April Fool’s Day – But this is no joke. Changes to reporting timeframes for superannuation coming in
Currently directors can be held personally liable for PAYGW and superannuation under a Director’s Penalty Notice (DPN) from the ATO. These DPNs come in two forms, which are commonly referred to as lockdown or non-lockdown. The difference between the two is whether the obligation has been reported within a specified timeframe. It has often been said that the ATO operate under the principle of a “sporting chance”. So, if the obligation has been reported within the appropriate timeframe they have had the chance to pursue the recover of the debt. However, if the obligation has not been reported within the required timeframe they have not had this chance.
Under a non-lockdown DPN directors could remit their liability if they take one of the following actions within 21 days of the date of the notice;
Pay the amount owing
Place the company into Voluntary Administration
Place the company into liquidation
So, if the PAYGW or superannuation had been reported within the required timeframe the director could avoid personal liability if they took one of these actions. However, if the obligation had not been reported the penalty would lockdown, and the only way for the director to avoid personal liability would be for the company to pay the amount owing.
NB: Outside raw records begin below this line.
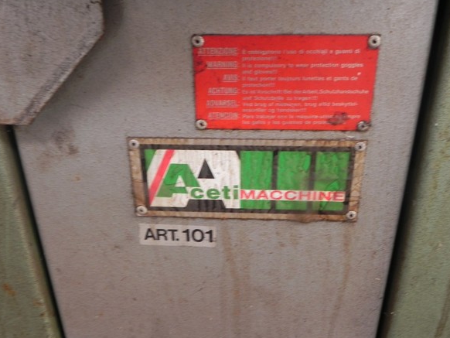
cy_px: 168
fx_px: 442
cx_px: 228
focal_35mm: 34
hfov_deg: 53.9
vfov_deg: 41.8
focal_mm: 5.9
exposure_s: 1/48
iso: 160
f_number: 2.8
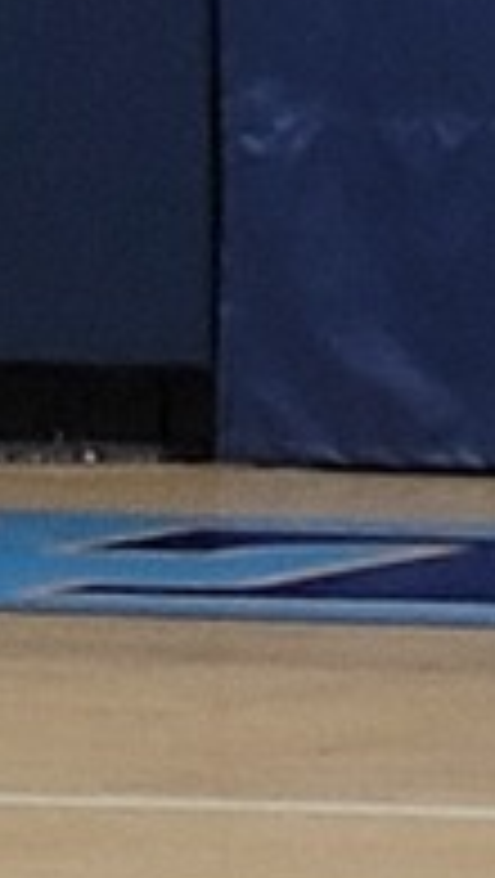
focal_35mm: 435
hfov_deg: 2.8
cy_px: 937
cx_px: -1062
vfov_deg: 4.9
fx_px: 10128
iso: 80
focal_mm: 7.12
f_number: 2.4
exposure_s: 1/60
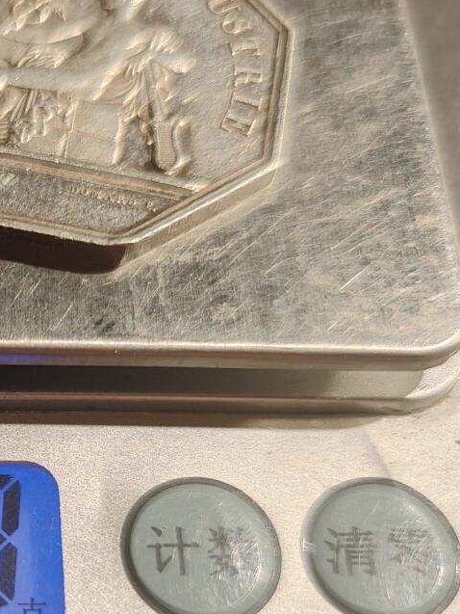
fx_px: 1151
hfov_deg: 20.7
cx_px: -129
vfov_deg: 29.5
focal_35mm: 65
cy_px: 424
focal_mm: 6.06
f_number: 1.6
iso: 250
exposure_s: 1/200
For those people that are familiar with how DPNs work they would be aware of what is known as the three-month from due date rule. The timeframe for reporting PAYGW and superannuation had to be within three months from the due date. There has now been a very significant change in these timeframes.
The Treasury Laws Amendment (2018 Measures No. 4) Bill 2018 gained royal assent on 1 March 2019. This specifically addresses the reporting timeframes for superannuation regarding whether a DPN is either lockdown or non-lockdown. There has been no change for PAYG and the three-month from due date rule continues to apply.
The new law eliminates the three-month from due date rule for superannuation reporting. This means that the superannuation obligation must be reported by the due date for the director to have any opportunity to remit the penalty. This is a hugely significant change that we think a lot of professional advisors may be unaware of at this time.
The new law comes into effect on 1 April 2019 – April Fool’s Day – but this is no joke. This is a significant tightening of the laws around superannuation and could potentially see directors exposed to even more personal liability. The really scary thing is that many directors may be familiar with the three-month rule, but may not know of this important change.
The key take-home message here is make sure your clients are aware of this change and always report their superannuation by the due date, even if the company cannot pay at that time. Unless they do this, they may be exposing themselves to greater personal liability.